Identification of Inefficient Memory

During model training and inference, some memory blocks may not be used immediately after being allocated or may not be deallocated in a timely manner after being used. As a result, the memory usage increases, leading to inefficient memory.

Inefficient memory means a tensor whose memory is allocated, deallocated, or accessed on the device at inappropriate times during model runtime.

The msLeaks tool can identify three kinds of inefficient memory at the op operator level: early allocation, late deallocation, and temporary idleness. Details are shown as Table 1.

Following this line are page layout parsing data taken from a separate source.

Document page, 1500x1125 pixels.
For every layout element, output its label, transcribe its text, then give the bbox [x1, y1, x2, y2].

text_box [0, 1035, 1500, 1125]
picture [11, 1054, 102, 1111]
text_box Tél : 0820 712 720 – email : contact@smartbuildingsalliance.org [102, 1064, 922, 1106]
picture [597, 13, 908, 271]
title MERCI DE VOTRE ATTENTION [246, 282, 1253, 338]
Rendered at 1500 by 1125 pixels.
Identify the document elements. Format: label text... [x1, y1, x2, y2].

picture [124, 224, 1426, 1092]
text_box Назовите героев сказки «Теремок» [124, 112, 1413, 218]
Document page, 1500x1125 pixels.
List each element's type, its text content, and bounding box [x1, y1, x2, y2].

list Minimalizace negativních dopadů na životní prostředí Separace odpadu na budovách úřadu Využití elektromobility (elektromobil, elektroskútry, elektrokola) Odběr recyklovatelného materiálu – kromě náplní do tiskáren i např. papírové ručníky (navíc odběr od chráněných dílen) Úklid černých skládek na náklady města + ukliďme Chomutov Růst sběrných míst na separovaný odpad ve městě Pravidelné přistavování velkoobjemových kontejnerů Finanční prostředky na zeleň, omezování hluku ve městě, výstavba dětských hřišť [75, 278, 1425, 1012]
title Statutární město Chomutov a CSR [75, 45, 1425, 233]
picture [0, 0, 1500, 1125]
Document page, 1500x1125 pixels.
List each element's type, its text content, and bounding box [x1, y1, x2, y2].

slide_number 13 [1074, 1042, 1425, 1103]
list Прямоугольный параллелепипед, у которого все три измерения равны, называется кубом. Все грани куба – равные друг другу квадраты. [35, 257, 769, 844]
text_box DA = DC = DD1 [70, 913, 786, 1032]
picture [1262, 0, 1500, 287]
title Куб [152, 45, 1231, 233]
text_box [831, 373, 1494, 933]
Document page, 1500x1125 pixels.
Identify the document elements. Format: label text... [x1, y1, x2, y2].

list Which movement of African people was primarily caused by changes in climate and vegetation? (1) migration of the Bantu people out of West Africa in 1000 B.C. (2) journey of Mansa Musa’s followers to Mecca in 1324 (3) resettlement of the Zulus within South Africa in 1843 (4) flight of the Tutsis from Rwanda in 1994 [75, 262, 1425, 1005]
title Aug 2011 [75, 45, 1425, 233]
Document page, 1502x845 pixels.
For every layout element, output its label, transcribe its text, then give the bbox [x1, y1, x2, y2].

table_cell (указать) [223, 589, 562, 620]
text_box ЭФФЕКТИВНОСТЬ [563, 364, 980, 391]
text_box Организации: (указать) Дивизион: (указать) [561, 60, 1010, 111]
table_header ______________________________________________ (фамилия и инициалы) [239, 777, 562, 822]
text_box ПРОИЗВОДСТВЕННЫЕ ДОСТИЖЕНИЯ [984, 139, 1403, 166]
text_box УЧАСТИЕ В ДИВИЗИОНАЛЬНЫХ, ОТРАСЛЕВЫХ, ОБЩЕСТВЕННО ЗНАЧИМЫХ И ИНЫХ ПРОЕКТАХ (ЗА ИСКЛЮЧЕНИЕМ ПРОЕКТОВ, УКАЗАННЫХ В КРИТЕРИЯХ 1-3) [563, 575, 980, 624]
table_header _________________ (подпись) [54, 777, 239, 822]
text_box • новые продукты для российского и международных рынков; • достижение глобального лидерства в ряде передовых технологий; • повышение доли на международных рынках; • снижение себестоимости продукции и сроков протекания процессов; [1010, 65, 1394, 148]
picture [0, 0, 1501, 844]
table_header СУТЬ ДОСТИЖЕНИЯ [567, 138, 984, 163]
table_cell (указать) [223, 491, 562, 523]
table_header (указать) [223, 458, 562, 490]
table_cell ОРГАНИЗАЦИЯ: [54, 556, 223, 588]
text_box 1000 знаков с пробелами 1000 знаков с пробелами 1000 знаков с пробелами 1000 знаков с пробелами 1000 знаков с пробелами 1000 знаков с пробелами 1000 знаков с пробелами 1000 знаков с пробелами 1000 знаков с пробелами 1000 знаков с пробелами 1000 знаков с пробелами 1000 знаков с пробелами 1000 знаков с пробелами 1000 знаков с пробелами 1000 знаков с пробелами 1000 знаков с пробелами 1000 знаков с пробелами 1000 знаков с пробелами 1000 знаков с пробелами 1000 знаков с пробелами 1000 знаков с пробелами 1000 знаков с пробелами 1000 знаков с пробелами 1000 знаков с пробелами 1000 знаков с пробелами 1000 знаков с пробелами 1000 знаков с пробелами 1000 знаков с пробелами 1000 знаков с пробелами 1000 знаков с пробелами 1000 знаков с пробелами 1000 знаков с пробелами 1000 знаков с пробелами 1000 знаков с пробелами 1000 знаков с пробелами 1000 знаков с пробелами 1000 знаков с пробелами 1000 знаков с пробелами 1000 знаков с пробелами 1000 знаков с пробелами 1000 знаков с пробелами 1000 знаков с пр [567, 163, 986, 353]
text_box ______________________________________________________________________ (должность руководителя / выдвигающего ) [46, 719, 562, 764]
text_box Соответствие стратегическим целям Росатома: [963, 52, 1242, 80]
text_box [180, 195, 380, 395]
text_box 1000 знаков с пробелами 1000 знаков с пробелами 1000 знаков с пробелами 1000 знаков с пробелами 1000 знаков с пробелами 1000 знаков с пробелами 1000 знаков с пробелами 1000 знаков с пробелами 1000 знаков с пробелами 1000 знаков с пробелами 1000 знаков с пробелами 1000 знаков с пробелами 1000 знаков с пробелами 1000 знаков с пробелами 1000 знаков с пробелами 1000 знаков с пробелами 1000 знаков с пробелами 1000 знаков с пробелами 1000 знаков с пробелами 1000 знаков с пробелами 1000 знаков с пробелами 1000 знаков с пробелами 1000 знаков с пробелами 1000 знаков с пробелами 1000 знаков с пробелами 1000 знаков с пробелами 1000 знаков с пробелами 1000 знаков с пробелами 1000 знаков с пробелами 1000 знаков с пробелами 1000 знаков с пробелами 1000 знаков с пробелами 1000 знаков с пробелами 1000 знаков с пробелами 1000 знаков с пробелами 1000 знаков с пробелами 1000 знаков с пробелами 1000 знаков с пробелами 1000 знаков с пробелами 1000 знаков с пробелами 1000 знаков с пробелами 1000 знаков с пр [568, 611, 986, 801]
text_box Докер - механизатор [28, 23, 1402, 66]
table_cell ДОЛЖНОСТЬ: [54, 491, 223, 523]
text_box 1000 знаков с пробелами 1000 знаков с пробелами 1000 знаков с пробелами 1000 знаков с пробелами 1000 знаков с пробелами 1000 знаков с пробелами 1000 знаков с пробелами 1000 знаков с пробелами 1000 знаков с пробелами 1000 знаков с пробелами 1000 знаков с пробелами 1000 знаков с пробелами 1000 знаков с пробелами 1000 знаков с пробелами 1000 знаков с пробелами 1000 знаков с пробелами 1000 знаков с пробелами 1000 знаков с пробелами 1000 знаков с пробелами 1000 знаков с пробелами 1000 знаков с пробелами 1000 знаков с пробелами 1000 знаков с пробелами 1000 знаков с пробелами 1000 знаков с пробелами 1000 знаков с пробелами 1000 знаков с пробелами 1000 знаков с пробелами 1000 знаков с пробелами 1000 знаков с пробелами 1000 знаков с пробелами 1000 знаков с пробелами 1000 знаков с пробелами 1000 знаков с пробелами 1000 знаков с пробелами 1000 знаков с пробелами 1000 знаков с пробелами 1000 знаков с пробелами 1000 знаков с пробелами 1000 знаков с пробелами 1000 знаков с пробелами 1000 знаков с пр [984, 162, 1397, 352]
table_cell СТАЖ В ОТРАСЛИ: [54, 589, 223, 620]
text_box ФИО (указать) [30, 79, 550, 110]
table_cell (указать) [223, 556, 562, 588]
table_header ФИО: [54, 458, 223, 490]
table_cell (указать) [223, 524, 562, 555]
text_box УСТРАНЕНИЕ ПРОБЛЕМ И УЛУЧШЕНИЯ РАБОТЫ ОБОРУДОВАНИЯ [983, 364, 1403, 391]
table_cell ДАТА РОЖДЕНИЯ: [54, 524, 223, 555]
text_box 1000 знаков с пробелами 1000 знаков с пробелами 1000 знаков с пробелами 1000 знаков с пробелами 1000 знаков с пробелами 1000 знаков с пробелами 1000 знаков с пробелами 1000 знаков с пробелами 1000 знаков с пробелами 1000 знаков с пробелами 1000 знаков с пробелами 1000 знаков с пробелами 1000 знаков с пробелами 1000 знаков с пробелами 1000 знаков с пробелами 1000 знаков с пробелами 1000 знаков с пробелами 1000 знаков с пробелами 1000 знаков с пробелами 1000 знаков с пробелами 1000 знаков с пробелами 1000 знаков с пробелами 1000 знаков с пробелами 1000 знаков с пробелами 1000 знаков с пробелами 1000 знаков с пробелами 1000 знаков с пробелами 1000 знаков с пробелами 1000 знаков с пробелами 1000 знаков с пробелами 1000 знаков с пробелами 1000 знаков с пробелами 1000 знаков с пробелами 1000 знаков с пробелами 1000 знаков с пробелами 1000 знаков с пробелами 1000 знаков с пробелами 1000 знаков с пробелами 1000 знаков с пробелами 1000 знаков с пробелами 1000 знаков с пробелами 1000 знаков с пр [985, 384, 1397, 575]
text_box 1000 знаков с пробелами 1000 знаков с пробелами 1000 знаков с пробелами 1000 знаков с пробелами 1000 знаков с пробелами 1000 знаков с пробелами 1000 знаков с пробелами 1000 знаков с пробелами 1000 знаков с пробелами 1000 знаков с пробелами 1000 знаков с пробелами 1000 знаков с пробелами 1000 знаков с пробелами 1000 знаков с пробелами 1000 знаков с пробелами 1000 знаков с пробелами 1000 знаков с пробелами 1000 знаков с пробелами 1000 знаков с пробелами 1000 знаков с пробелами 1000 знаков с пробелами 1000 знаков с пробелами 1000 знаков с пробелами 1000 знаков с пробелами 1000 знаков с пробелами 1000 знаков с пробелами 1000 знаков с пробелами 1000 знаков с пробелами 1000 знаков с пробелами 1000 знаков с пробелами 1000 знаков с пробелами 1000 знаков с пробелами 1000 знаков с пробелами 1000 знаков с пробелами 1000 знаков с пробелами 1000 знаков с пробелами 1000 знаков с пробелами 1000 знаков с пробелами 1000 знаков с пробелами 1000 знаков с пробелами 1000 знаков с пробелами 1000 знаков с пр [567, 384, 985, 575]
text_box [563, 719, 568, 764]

Table 1 Inefficient memory description

Category

Description

Early allocation

A tensor object is considered to be allocated early if other tensor objects are deallocated between its memory allocation operator and its first access operator.

Late deallocation

A tensor object is considered to be deallocated late if other tensor objects are allocated between its last access operator and its memory deallocation operator.

Temporary idleness

A tensor object is considered temporarily idle if the number of operators between any two of its memory access operations exceeds a given threshold.

Online Mode

Run the following command to enable the inefficient memory identification function. Application is the user script.

msleaks ${Application} --analysis=inefficient --events=alloc,free,access,launch
  • When using the inefficient memory identification function, set --events=access,alloc,free,launch.
  • The msLeaks tool can identify only inefficient memory in ATB LLM and Ascend Extension for PyTorch single-operator scenarios.

Offline Mode

You can customize the identification of inefficient memory using interfaces. For details, see API Reference.

Result Description

The results of inefficient memory identification are saved in the leaks_dump_{timestamp}.csv file. For details, see Output Description.